**Exercise**
Copy the passage on Android malware detection word for word, starting at "By leveraging explainable" and ending at "Vector Machine (SVM)".

Prior studies on machine learning (ML) based Android malware detection often report very high accuracy, with some achieving over 99% detection performance. However, it is unclear why the ML models perform so well and whether the high accuracy is truly reflective of the models learning to distinguish malware from benign apps based on relevant features.
This paper aims to investigate the underlying reasons behind the high performance of ML-based Android malware detectors using explainable AI techniques. The goal is to understand if the ML models are actually learning to identify malware based on features indicative of malicious behavior, or if they are relying on other irrelevant factors to make predictions.
By leveraging explainable AI approaches to analyze feature importance in the ML models, this study seeks to determine the reliability and realistic performance of ML-based Android malware detectors. The findings can help inform the development of more robust experimental setups for evaluating such models.
To investigate the underlying reasons behind the high performance of ML-based Android malware detectors, we take the following approach:
Replicate three well-known explainable ML-based Android malware detection approaches:
Drebin with linear Support Vector Machine (SVM)
XMal with attention-based multi-layer perceptron (MLP)
Fan et al. with model-agnostic explainable approaches like LIME
Evaluate these approaches under different experimental settings with varying temporal consistency between malware and benign samples:
Baseline: Temporally consistent malware and benign samples
Variant 1: Latest 3 years of temporally consistent samples
Variant 2: Earliest 3 years of temporally consistent samples
Variant 3: Latest 3 years malware, earliest 3 years benign
Variant 4: Earliest 3 years malware, latest 3 years benign
Analyze the explanations generated by the explainable ML approaches to understand:
What features contribute most to the predictions
If models are identifying malware based on malicious behavior or temporal differences
Impact of temporal inconsistency on feature importance
Assess sensitivity of the impact of temporal inconsistency by varying:
Malware to benign ratio in training data
Degree of temporal inconsistency between malware and benign

**Collected material**

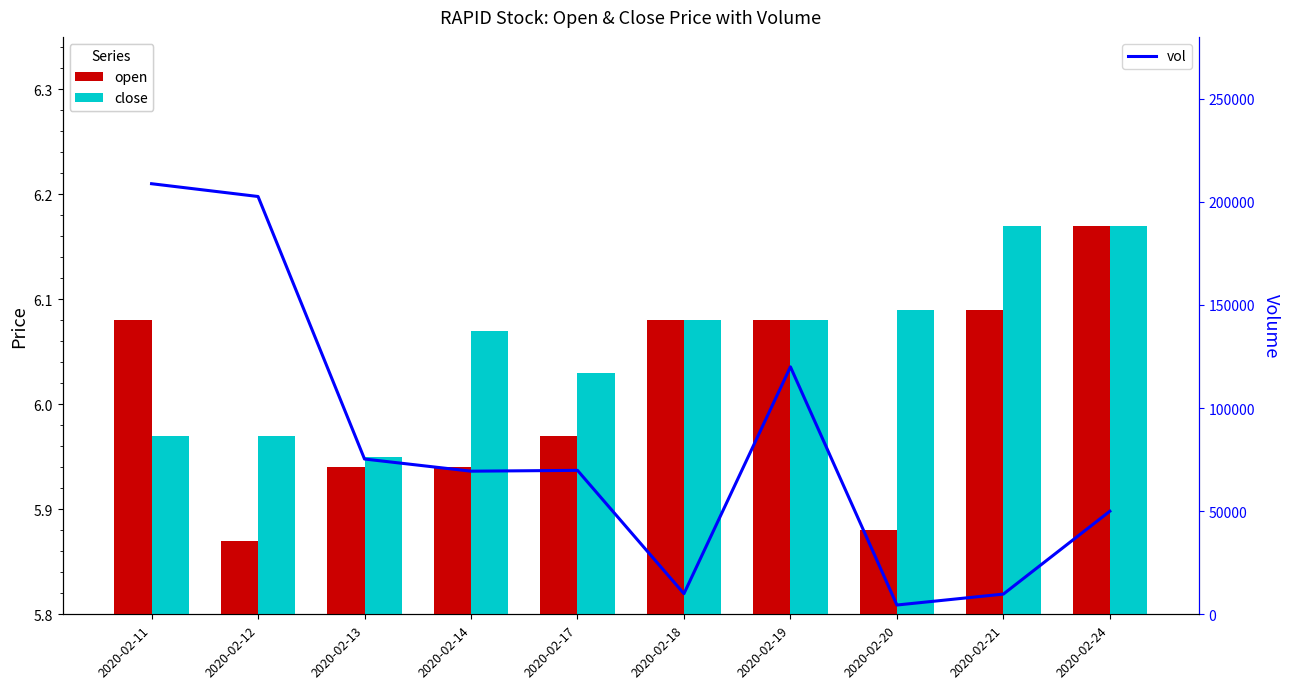

What are all the series names shown in the legend?

open, close, vol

**The completed task**
By leveraging explainable AI approaches to analyze feature importance in the ML models, this study seeks to determine the reliability and realistic performance of ML-based Android malware detectors. The findings can help inform the development of more robust experimental setups for evaluating such models.
To investigate the underlying reasons behind the high performance of ML-based Android malware detectors, we take the following approach:
Replicate three well-known explainable ML-based Android malware detection approaches:
Drebin with linear Support Vector Machine (SVM)